Two of the three wood types from Florissant are ring porous with relatively short vessel elements, and one has spiral thickenings in the vessel elements. The diffuse porous wood (diffuse porous woods have vessels of near equal size throughout a growth ring) has many vessel groupings, and the average vessel diameter is less than 100 micrometers, a diameter usually categorized as small. All three types have distinct growth rings. Thus, the anatomies of these woods indicate a markedly seasonal climate.
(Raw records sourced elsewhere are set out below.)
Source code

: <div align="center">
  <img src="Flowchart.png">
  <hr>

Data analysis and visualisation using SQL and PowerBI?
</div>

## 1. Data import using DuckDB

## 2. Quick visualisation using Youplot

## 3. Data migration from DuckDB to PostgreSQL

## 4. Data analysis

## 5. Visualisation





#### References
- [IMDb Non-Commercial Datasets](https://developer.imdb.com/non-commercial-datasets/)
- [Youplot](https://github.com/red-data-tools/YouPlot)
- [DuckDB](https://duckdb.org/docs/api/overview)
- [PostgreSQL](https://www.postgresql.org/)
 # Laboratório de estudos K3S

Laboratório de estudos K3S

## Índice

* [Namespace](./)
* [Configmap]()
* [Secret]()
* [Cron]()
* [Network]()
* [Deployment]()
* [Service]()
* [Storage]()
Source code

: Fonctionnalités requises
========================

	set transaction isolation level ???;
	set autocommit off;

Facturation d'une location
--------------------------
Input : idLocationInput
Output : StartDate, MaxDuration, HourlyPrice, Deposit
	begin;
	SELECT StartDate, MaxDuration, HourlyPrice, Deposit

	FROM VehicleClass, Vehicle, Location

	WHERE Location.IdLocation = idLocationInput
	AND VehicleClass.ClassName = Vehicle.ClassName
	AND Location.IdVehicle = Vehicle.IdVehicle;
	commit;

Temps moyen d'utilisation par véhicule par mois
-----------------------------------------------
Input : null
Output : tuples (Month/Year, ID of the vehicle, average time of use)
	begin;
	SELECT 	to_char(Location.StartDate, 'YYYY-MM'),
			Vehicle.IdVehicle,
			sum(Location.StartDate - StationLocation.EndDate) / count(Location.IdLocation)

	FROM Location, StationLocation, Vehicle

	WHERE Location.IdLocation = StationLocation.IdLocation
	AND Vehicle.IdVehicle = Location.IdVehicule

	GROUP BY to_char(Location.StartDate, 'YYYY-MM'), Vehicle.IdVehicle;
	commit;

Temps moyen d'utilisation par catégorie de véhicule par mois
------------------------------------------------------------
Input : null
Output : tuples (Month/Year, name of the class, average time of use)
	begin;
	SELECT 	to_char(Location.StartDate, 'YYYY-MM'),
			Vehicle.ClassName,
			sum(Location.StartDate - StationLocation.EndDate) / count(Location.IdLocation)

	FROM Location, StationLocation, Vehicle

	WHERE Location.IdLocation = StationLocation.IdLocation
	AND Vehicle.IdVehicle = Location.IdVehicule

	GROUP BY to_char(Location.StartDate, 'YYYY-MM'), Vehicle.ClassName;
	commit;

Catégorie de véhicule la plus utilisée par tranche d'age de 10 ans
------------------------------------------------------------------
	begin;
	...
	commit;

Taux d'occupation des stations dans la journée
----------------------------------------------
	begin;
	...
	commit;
The localities briefly discussed above illustrate the uses that fossil dicotyledonous woods have for answering questions about the past distribution and diversity of ancient angiosperms. The differences between the Cretaceous and Paleocene woods from Big Bend, the Middle Eocene woods from Yellowstone, and the Late Eocene woods from Florissant illustrate the dramatic changes in climate and vegetation type that have been documented for the Cretaceous through early Tertiary (Wolfe, 1978; Wing, 1987; Upchurch and Wolfe, 1987). The Cretaceous and Paleocene woods of Big Bend lack distinct growth rings and are generalized in their structure, the Middle Eocene woods of Yellowstone have growth rings and most are referable to extant families and genera, the Late Eocene woods of Florissant have distinct growth rings and suggest pronounced seasonality and also have anatomy like that of extant woods. Continuing work on woods from these three areas will refine our knowledge of the history of woody plants, and wood itself, an important tissue deserving of study, as it functions in water conduction, support, and storage for trees and shrubs.